Task description => For the records that follow, work out how many lines include "privileges" and give only that count.

Data section =>
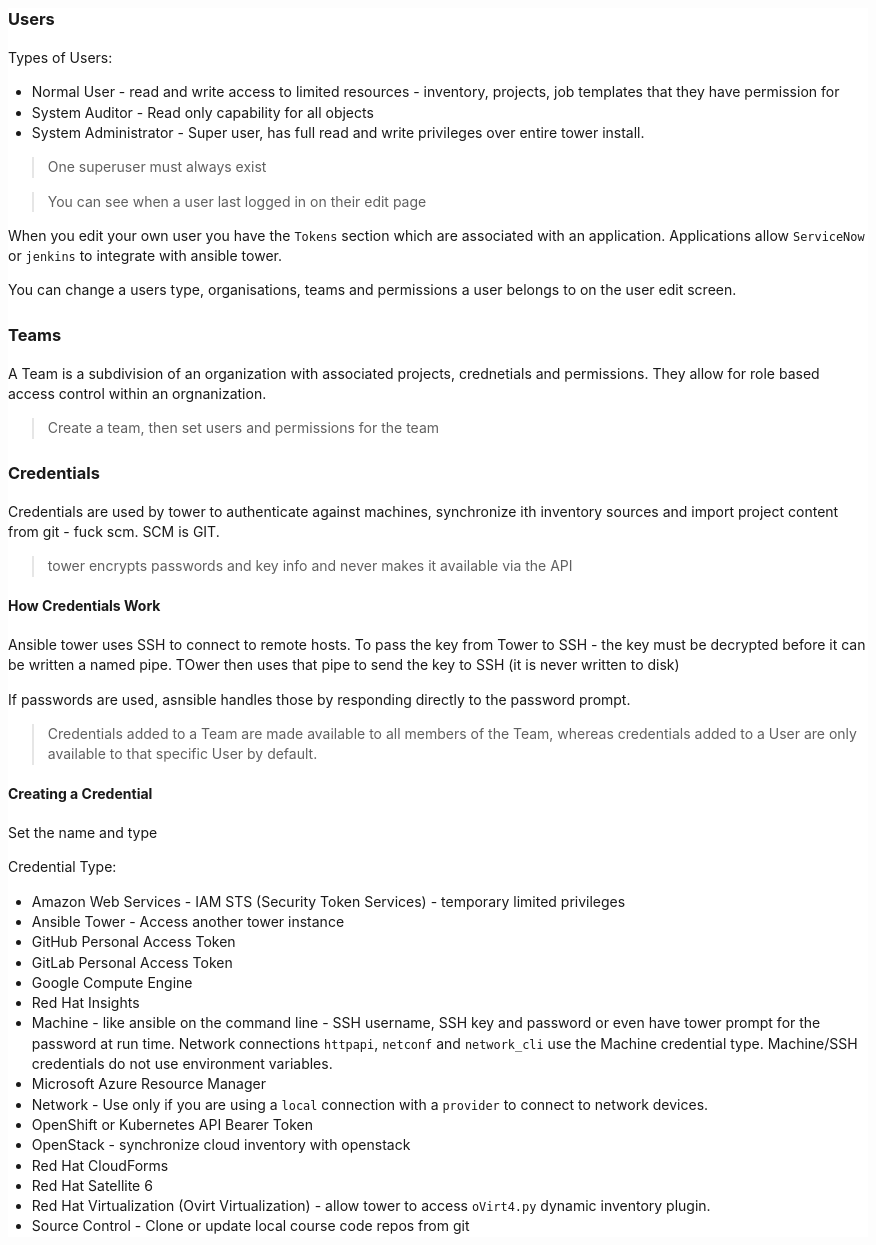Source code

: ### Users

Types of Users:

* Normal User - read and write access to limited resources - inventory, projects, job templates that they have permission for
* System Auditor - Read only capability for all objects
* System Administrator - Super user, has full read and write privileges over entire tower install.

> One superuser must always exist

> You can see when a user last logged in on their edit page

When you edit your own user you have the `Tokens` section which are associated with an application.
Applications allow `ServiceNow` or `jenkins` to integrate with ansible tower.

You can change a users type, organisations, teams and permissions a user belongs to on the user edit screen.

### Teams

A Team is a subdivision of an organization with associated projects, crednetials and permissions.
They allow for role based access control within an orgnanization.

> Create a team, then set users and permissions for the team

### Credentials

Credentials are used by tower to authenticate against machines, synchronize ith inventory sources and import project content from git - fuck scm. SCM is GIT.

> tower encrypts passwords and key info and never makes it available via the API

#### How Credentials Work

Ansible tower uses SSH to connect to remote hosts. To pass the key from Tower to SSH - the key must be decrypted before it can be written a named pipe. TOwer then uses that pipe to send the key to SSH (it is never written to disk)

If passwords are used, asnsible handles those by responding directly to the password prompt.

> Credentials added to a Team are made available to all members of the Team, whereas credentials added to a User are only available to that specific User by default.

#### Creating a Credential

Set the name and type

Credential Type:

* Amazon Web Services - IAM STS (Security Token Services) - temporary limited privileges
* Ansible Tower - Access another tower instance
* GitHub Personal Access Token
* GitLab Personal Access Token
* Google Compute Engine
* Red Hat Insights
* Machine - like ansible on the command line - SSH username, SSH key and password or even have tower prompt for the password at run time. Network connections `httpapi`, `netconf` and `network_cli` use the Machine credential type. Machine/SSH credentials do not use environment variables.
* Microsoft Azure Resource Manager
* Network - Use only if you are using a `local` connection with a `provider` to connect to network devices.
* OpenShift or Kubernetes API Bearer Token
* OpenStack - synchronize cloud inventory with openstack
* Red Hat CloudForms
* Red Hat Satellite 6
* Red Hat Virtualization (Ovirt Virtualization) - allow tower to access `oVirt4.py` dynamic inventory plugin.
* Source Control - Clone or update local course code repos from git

==

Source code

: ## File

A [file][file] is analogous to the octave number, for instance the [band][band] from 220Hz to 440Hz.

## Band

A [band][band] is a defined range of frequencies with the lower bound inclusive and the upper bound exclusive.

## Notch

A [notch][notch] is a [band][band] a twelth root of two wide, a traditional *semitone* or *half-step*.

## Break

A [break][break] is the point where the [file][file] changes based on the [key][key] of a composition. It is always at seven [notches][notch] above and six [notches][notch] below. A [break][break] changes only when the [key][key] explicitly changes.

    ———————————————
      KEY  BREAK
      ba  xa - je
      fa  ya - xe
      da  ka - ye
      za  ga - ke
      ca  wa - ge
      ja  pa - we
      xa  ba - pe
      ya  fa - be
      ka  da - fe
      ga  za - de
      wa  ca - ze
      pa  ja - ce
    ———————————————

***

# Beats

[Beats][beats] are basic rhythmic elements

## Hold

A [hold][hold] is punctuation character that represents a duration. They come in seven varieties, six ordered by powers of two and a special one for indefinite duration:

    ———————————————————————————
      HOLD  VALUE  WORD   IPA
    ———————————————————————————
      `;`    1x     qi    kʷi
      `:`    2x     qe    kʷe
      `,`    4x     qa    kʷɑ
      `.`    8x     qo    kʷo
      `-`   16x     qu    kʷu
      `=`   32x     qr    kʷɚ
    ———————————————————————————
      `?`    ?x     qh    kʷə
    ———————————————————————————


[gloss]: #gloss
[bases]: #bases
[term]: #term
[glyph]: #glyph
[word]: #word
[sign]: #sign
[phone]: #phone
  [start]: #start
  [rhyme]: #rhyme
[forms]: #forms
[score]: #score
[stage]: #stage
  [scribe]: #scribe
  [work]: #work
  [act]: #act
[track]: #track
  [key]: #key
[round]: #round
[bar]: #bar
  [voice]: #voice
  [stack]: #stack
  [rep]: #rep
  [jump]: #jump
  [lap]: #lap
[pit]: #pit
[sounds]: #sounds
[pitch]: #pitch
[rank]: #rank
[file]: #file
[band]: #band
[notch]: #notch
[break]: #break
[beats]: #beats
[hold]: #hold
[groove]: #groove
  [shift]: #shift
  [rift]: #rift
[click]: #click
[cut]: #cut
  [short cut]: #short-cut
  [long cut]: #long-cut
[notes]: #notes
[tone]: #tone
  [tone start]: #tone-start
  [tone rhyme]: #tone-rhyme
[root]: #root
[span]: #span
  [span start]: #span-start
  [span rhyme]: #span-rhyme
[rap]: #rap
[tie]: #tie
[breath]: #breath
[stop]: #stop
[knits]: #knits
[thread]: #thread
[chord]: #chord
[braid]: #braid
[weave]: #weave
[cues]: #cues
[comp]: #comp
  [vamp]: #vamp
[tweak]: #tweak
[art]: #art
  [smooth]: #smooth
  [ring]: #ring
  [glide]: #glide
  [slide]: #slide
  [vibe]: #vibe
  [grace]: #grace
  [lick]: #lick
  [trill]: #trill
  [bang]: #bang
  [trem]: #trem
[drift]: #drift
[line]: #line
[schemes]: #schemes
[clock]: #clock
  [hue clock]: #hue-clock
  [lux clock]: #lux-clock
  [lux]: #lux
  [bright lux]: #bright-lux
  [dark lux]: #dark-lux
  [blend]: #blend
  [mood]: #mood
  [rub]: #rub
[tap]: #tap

Solution to this task => 2